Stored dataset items
☆ ☆ ☆ ☆ ☆ ☆ ☆

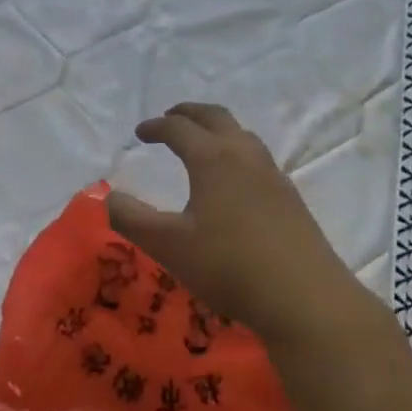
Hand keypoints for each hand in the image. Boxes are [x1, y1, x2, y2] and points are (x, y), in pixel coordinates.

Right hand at [107, 103, 360, 340]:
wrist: (303, 296)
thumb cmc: (228, 265)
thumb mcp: (167, 245)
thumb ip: (130, 218)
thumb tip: (108, 197)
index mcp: (213, 158)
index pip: (179, 128)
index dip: (156, 126)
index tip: (139, 134)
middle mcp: (245, 156)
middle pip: (216, 117)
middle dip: (189, 113)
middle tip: (169, 119)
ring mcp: (273, 175)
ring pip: (242, 135)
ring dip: (216, 130)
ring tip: (200, 145)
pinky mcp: (290, 198)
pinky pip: (257, 158)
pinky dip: (235, 153)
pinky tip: (233, 182)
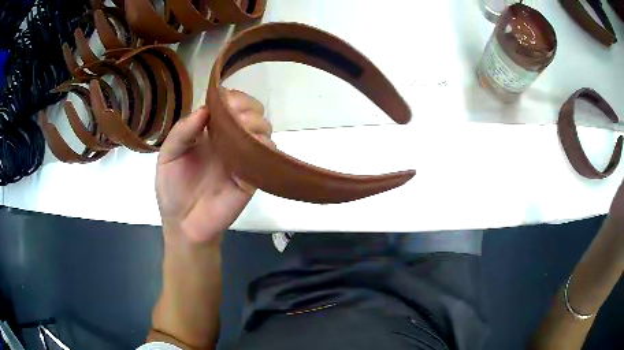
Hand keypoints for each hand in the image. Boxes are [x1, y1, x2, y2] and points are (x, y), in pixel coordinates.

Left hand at [156, 89, 272, 243]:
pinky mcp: (253, 177)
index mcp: (210, 132)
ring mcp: (243, 158)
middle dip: (249, 107)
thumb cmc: (172, 189)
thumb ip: (182, 132)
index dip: (233, 98)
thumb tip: (205, 110)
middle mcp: (229, 140)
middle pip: (253, 113)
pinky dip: (264, 147)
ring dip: (257, 124)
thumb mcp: (168, 156)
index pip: (230, 105)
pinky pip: (268, 157)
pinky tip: (251, 147)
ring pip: (264, 131)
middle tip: (236, 116)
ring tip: (242, 130)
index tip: (226, 102)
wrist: (183, 224)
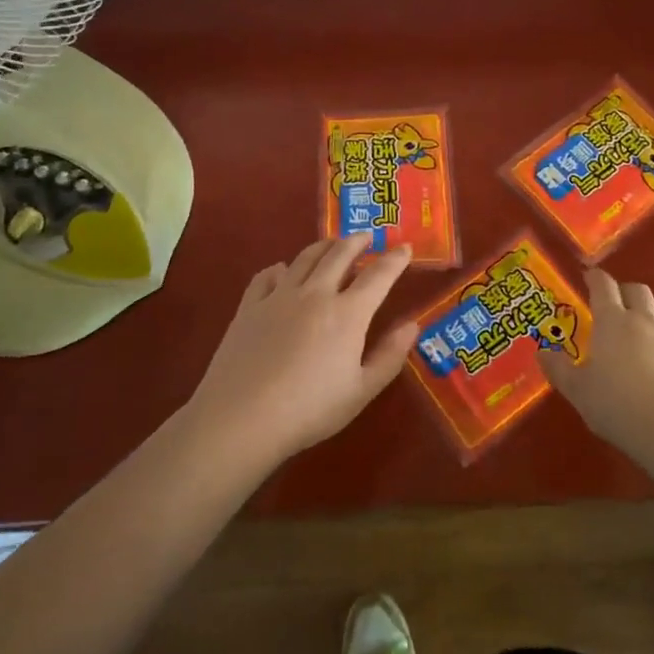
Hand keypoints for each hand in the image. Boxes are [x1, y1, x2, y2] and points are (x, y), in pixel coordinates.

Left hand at [187, 235, 418, 469]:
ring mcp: (279, 296)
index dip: (395, 259)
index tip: (405, 247)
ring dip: (323, 246)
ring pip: (305, 258)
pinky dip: (281, 268)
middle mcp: (315, 294)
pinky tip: (282, 271)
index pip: (378, 276)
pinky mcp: (250, 306)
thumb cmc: (309, 410)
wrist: (241, 418)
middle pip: (339, 254)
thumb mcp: (360, 392)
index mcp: (347, 314)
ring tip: (332, 244)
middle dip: (357, 241)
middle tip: (367, 236)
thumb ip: (389, 356)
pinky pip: (267, 275)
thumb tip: (412, 325)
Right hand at [542, 268, 653, 459]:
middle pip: (638, 290)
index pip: (603, 286)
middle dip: (626, 291)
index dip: (595, 278)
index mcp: (611, 322)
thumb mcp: (577, 391)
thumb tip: (542, 352)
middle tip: (617, 303)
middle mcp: (644, 320)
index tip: (589, 277)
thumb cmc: (617, 406)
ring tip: (647, 325)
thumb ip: (558, 369)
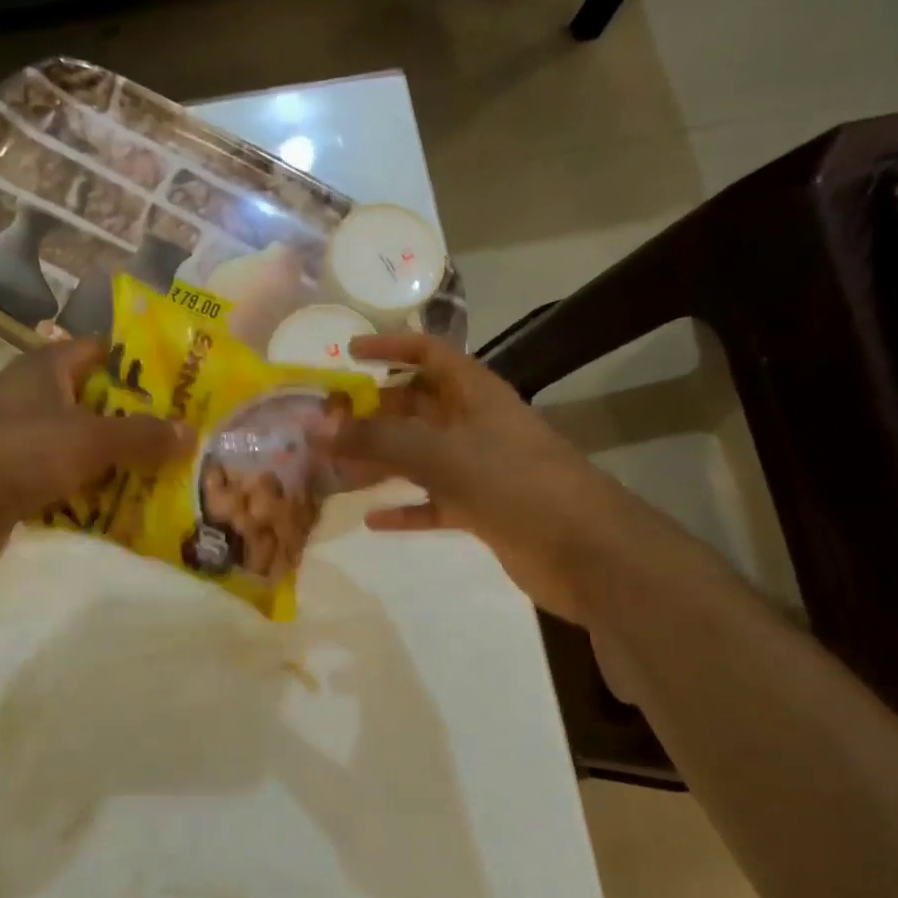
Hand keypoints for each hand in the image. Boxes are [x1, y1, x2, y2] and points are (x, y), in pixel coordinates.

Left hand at [0, 338, 187, 591]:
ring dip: (124, 465)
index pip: (102, 352)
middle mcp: (35, 401)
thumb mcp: (86, 439)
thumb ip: (141, 436)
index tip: (186, 383)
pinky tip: (134, 513)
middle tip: (191, 439)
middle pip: (100, 405)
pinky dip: (97, 497)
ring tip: (175, 477)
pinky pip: (71, 486)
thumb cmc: (12, 455)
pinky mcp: (19, 487)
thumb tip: (191, 432)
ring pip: (87, 450)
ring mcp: (25, 446)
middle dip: (142, 423)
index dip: (142, 363)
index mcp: (46, 370)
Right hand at [331, 333, 656, 623]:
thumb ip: (376, 440)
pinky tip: (372, 519)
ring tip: (335, 471)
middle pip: (417, 408)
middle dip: (373, 413)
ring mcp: (480, 470)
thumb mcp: (440, 454)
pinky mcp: (482, 510)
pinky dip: (405, 508)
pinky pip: (433, 503)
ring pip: (420, 458)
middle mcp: (475, 425)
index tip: (348, 353)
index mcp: (475, 394)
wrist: (582, 549)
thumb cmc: (513, 482)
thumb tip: (315, 427)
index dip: (390, 348)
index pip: (429, 354)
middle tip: (327, 425)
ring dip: (381, 462)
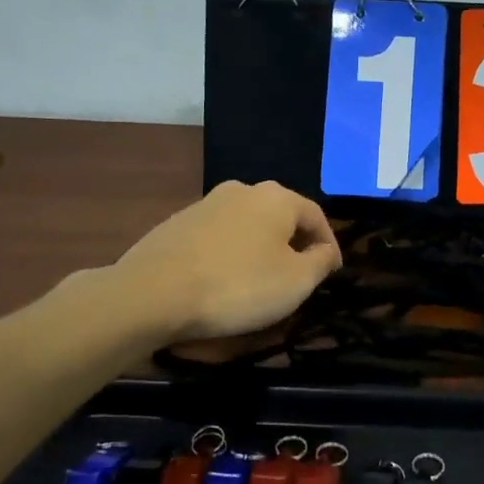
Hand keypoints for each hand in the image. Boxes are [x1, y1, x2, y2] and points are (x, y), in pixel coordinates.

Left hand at [107, 180, 343, 345]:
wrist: (151, 294)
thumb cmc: (237, 286)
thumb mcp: (296, 282)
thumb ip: (320, 262)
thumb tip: (325, 251)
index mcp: (276, 197)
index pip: (317, 216)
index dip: (329, 246)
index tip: (332, 273)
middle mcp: (242, 190)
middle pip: (280, 217)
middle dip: (294, 245)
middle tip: (299, 277)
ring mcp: (205, 204)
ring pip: (248, 226)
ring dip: (260, 249)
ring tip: (261, 281)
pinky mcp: (177, 223)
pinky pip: (218, 238)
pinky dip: (230, 255)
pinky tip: (224, 280)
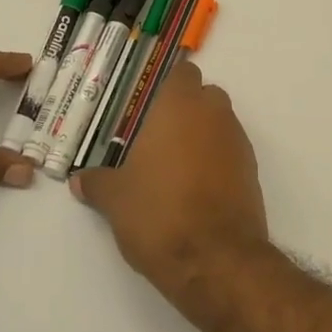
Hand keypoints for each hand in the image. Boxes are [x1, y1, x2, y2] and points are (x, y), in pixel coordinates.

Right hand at [70, 61, 271, 311]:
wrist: (215, 259)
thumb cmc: (159, 213)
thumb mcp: (115, 199)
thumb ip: (97, 182)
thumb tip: (79, 180)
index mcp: (180, 106)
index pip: (182, 73)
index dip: (165, 86)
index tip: (145, 107)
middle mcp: (214, 114)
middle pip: (204, 95)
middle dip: (185, 110)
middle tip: (155, 138)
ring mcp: (238, 142)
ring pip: (220, 123)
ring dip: (202, 135)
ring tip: (172, 167)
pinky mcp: (252, 171)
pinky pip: (231, 152)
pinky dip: (216, 160)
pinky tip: (194, 188)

☆ ☆ ☆ ☆ ☆ ☆ ☆

Exercise objective: Each entry is to be written out again word for word, and any pictures are to be omitted.

Your solution:
Hand keypoints for each hand in the image. Boxes are [x1, y1, x2, y2] and points are (x, y), in pixel coordinates.

Right hand at [107, 103, 360, 340]:
wrist: (303, 296)
thumb cmc: (228, 265)
thumb mcp: (167, 245)
thumb ip: (130, 218)
thumb tip: (108, 197)
index mcp: (213, 158)
index pip: (179, 128)
index dip: (156, 126)
index tip: (139, 134)
middle mcp: (245, 156)
middle pip: (216, 117)
middle dip: (189, 113)
middle tip: (169, 119)
ring mcp: (273, 175)
ring pip: (242, 135)
ring dip: (216, 130)
ring tip: (200, 145)
pinky mcp: (290, 198)
pinky pip: (257, 158)
pinky dip: (235, 153)
pinky tip: (233, 182)
Hand keypoints for each hand in the image. Boxes are [x1, y1, x2, y2] and points are (x, y), in pixel coordinates.

Left hand at [156, 89, 272, 243]:
pinky mcp: (253, 177)
index mcp: (210, 132)
ring mcp: (243, 158)
middle dip: (249, 107)
thumb cmc: (172, 189)
thumb ip: (182, 132)
index dip: (233, 98)
thumb tip: (205, 110)
middle mcp: (229, 140)
middle pip: (253, 113)
pinky dip: (264, 147)
ring dip: (257, 124)
thumb mcp: (168, 156)
index pip: (230, 105)
pinky pip: (268, 157)
pinky tip: (251, 147)
ring pip: (264, 131)
middle tip: (236, 116)
ring tip: (242, 130)
index tip: (226, 102)
wrist: (183, 224)
Hand keypoints for each hand in the image. Boxes are [x1, y1, x2, y2] and points are (x, y), in pixel coordinates.

Left hand at [187, 235, 418, 469]:
ring mcp: (279, 296)
index dip: (395, 259)
index tip: (405, 247)
ring dip: (323, 246)
ring pip: (305, 258)
pinky dip: (281, 268)
middle mcp: (315, 294)
pinky tip: (282, 271)
index pip: (378, 276)
pinky mcp: (250, 306)
thumb cmc: (309, 410)
wrist: (241, 418)
middle pip: (339, 254)
thumb mcp: (360, 392)
index mcp: (347, 314)
ring tip: (332, 244)
middle dip: (357, 241)
middle tip: (367, 236)
thumb ip: (389, 356)
pinky pip: (267, 275)
thumb tip: (412, 325)
Right hand at [542, 268, 653, 459]:
middle pip: (638, 290)
index pip: (603, 286)
middle dip: (626, 291)
index dip: (595, 278)
index mcp: (611, 322)
thumb mcp: (577, 391)
thumb tip: (542, 352)
middle tip: (617, 303)
middle mcp: (644, 320)
index tip: (589, 277)
thumb cmc: (617, 406)
ring tip: (647, 325)
thumb ip: (558, 369)
Hand keypoints for each hand in the image. Boxes are [x1, y1, x2, y2] and points are (x, y), in pixel coordinates.

Left hand at [0, 338, 187, 591]:
ring dip: (124, 465)
index pip: (102, 352)
middle mcp: (35, 401)
thumb mcp: (86, 439)
thumb ip: (141, 436)
index tip: (186, 383)
pinky tip: (134, 513)
middle tip: (191, 439)
middle pip: (100, 405)
pinky dip: (97, 497)
ring tip: (175, 477)
pinky pip: (71, 486)
thumb cmc: (12, 455)
pinky mcp: (19, 487)
thumb tip: (191, 432)
ring pip: (87, 450)
ring mcp: (25, 446)
middle dip: (142, 423)
index dip: (142, 363)
index mcp: (46, 370)
Right hand at [331, 333, 656, 623]:
thumb ip: (376, 440)
pinky tip: (372, 519)
ring tip: (335, 471)
middle pip: (417, 408)
middle dip: (373, 413)
ring mcp: (480, 470)
thumb mcp: (440, 454)
pinky mcp: (482, 510)
pinky dip: (405, 508)
pinky pip: (433, 503)
ring pip: (420, 458)
middle mcp: (475, 425)
index tip: (348, 353)
index mcp: (475, 394)
wrist: (582, 549)
thumb cmc: (513, 482)
thumb tip: (315, 427)
index dip: (390, 348)
index pip: (429, 354)
middle tip: (327, 425)
ring dip: (381, 462)
Hand keypoints for each hand in the image. Boxes are [x1, y1, x2, y2] and points are (x, y), in pixel coordinates.

Left hand at [107, 180, 343, 345]:
wrist: (151, 294)
thumb cmc: (237, 286)
thumb mcp: (296, 282)
thumb ip: (320, 262)
thumb tip: (325, 251)
index mcp: (276, 197)
index pip: (317, 216)
index dip: (329, 246)
index tip: (332, 273)
middle mcp: (242, 190)
middle pip: (280, 217)
middle dip: (294, 245)
middle tip: (299, 277)
ring mcp: (205, 204)
ring pip: (248, 226)
ring dip: (260, 249)
ring tip: (261, 281)
pinky mcp: (177, 223)
pinky pip: (218, 238)
pinky dip: (230, 255)
pinky tip: (224, 280)
Hand keypoints for each hand in the image. Boxes are [x1, y1, x2, y2] and points are (x, y), in pixel coordinates.

Right hand at [70, 61, 271, 311]:
wrist: (215, 259)
thumb cmc: (159, 213)
thumb mcp: (115, 199)
thumb ip: (97, 182)
thumb tip: (79, 180)
index mcp: (180, 106)
index pip: (182, 73)
index dip: (165, 86)
index tip: (145, 107)
middle mcp: (214, 114)
middle pip: (204, 95)
middle dip: (185, 110)
middle tip: (155, 138)
ring mcp: (238, 142)
ring pip: (220, 123)
ring dip: (202, 135)
ring tip: (172, 167)
pinky mcp: (252, 171)
pinky pip: (231, 152)
pinky dip: (216, 160)
pinky tip: (194, 188)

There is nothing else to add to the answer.